– Я, наверное, лучше пойду к себе и попробую заснуть.
– Поставь лоханку рядом с койкой, – предложил капитан. – Спать в блевотине – хуже нет.
Уэббер поднялся на мостик выяснить, сколько человек несут вахту, и обнаружил только двоих – капитана и его помощника: оба находились в рулевой рубке и смотрели вперед. Корма оставалась пустой и без наблюдения.
Вернувшись в каюту, Дэвид сунул пальцы в горло и опустошил в туалете желудок. Подождал пять минут и снова попробовал спровоцировать рвоту, но не выдавил ничего, кроме желчи. Уэббер почистил зубы, с прояснившейся головой и ощущением некоторой устойчивости повесил через плечо «Никон», проверил вспышку и вышел на кормовую часть палубы.
Ветер дул со скоростью двадцать пять или тридцать пять узлов, но дождя не было; судно, подгоняемое ветром, делало пятнадцать узлов, так что рев бури отставал. Идти по ровной, широкой палубе было нетрудно.
Две пятисотваттные лампы заливали корму светом. Распластавшиеся на ложементах батискафы напоминали неведомых жуков-мутантов, поставленных охранять мерцающий между ними желто-зеленый контейнер.
Пересекая стофутовое пространство кормы, Уэббер оставался в тени. Скрючившись за батискафом у левого борта, он проверил, не наблюдают ли за ним с мостика, а потом осветил вспышкой одну из стенок контейнера.
Уэббер не представлял, сколько весит крышка бронзового ящика, но полагал, что наверняка больше, чем он сможет поднять в одиночку. При необходимости он мог использовать подъемный механизм одного из глубоководных аппаратов – большой стальной крюк, висящий на тали с электроприводом. Но возможно, крышка откидывалась на пружинах; может быть, существовал какой-то запорный рычаг или кнопка.

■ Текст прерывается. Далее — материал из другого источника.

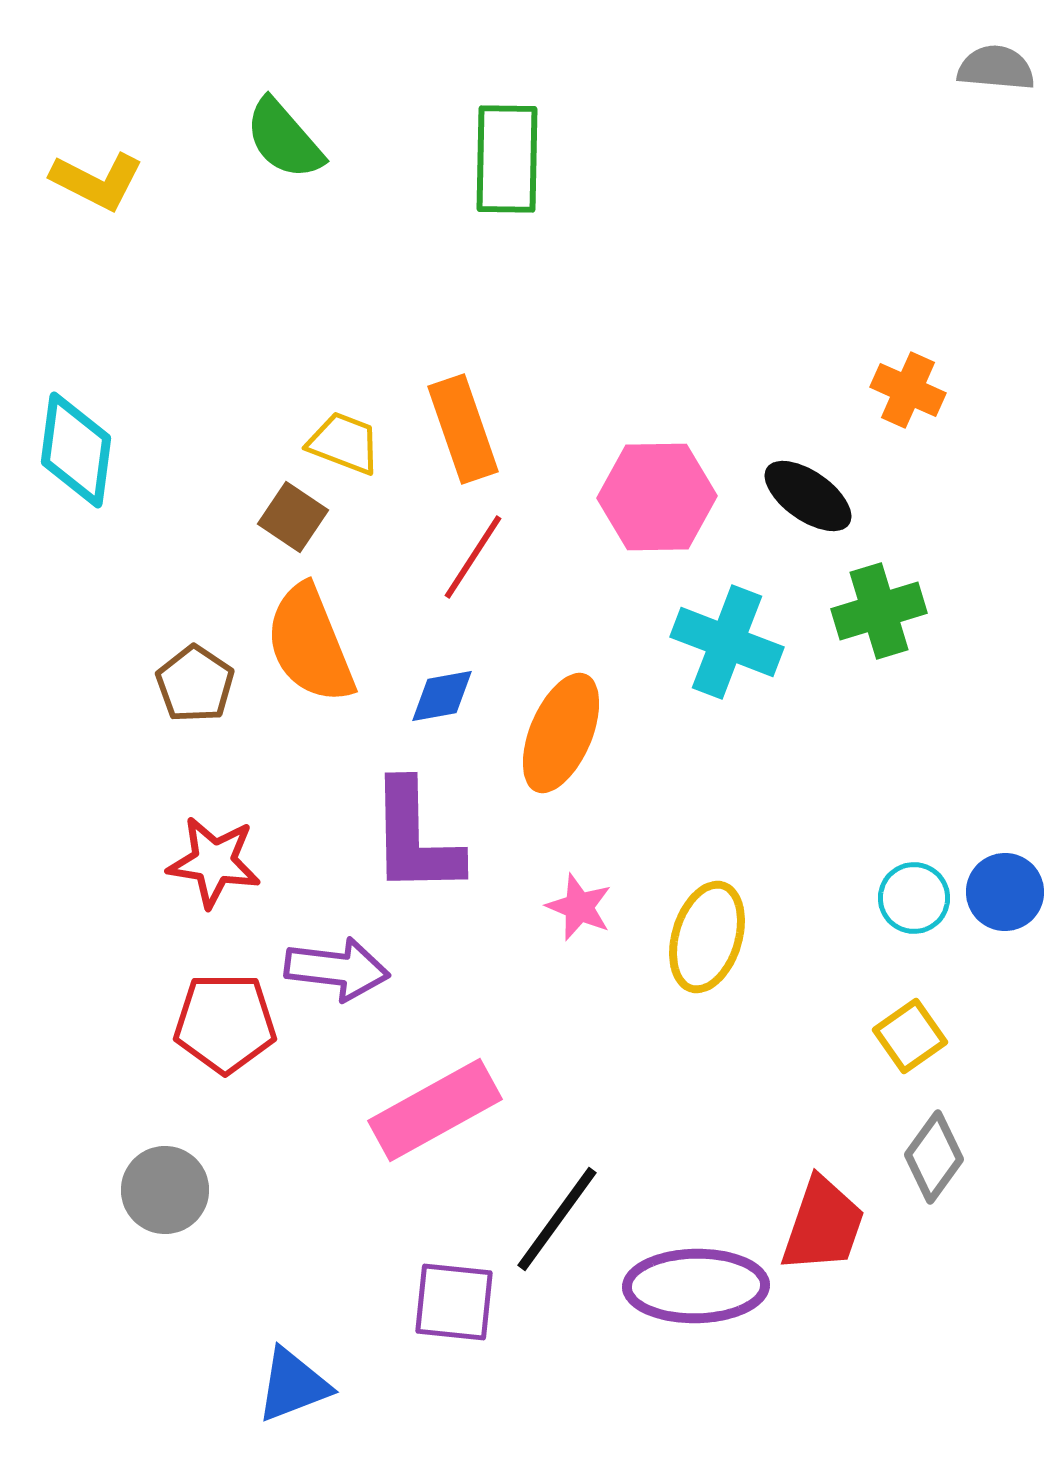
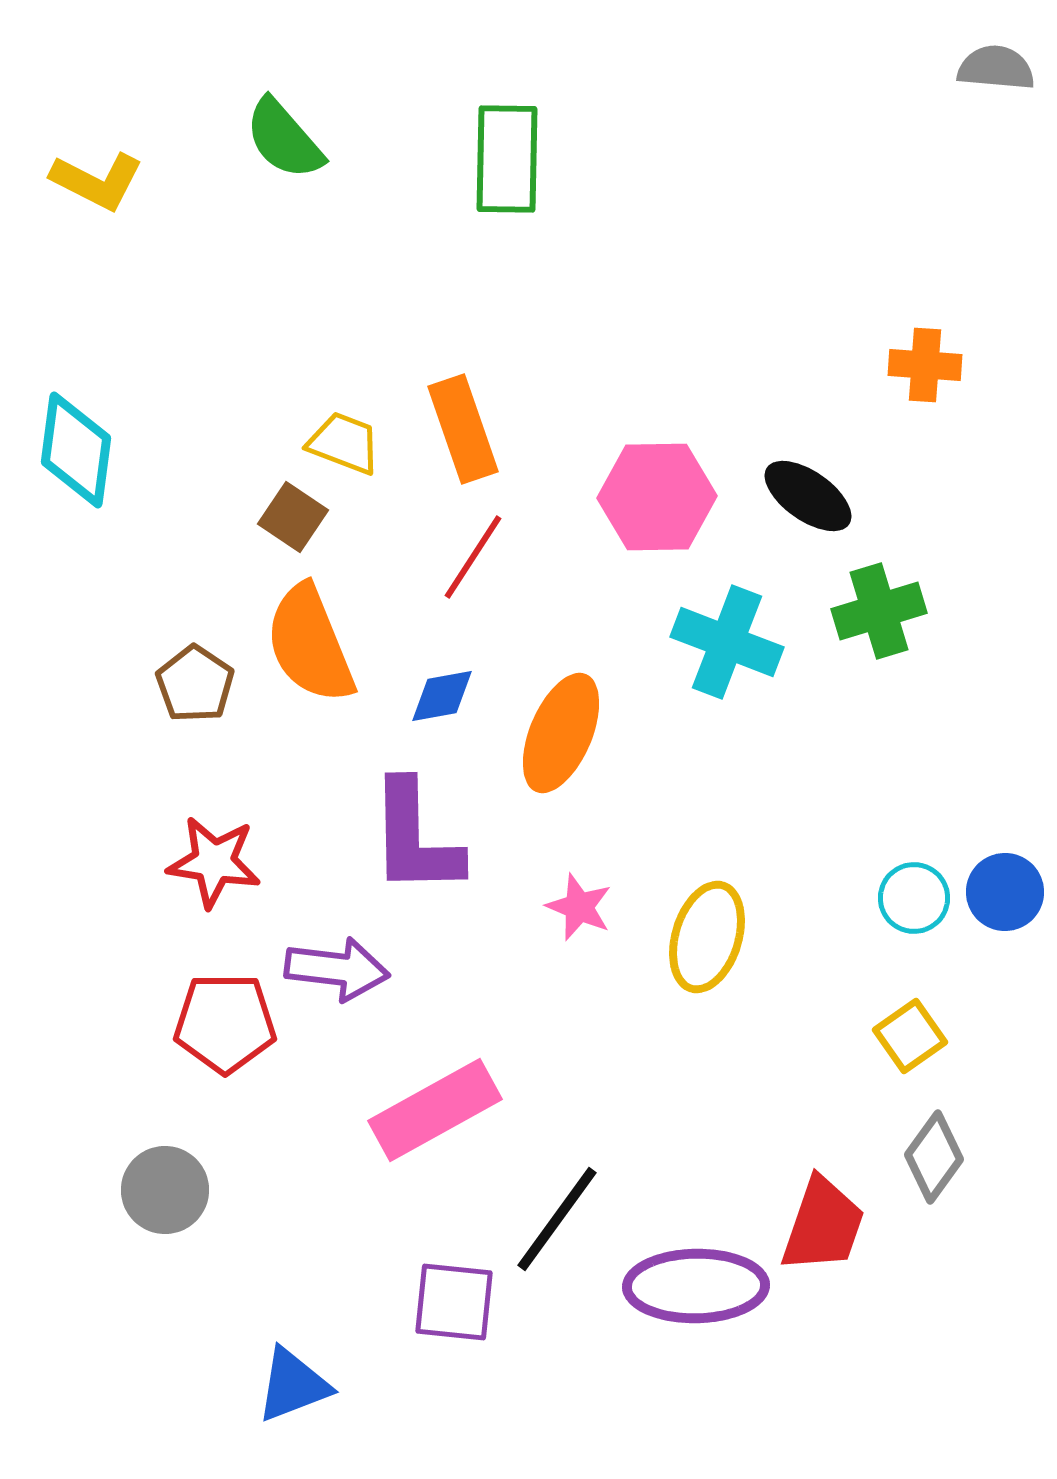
orange cross: moved 17 px right, 25 px up; rotated 20 degrees counterclockwise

Уэббер покинул укрытие за принайтованным батискафом, пересек палубу и опустился на колени около контейнера, закрыв спиной свет вспышки. Он ощупал ребро крышки от одного края до другого. На дальней стороне, всего в нескольких футах от обреза кормы, где пенилась внизу, поднимаясь и опускаясь, кильватерная струя, Дэвид увидел выгравированный по бронзе рисунок – небольшую свастику. Под ней оказалась кнопка.
Уэббер нажал на кнопку, услышал щелчок, и крышка начала подниматься.
Мгновение он, оцепенев, стоял на коленях и смотрел, как дразняще-медленно крышка движется вверх, поднимаясь не более чем на дюйм в секунду.
Когда контейнер открылся примерно наполовину, Уэббер встал, взвел затвор камеры, поднес ее к глазам, навел и подождал сигнала о готовности вспышки к работе.
Свет пробивался сквозь туман; крышка затеняла содержимое контейнера, а вид сквозь линзы фотоаппарата колебался и расплывался. Контейнер заполняла жидкость.
Ему показалось... Неужели это лицо? Нет, конечно... но что-то такое, что напоминало лицо.
В жидкости что-то внезапно и резко плеснулось, и сверкнуло нечто похожее на сталь.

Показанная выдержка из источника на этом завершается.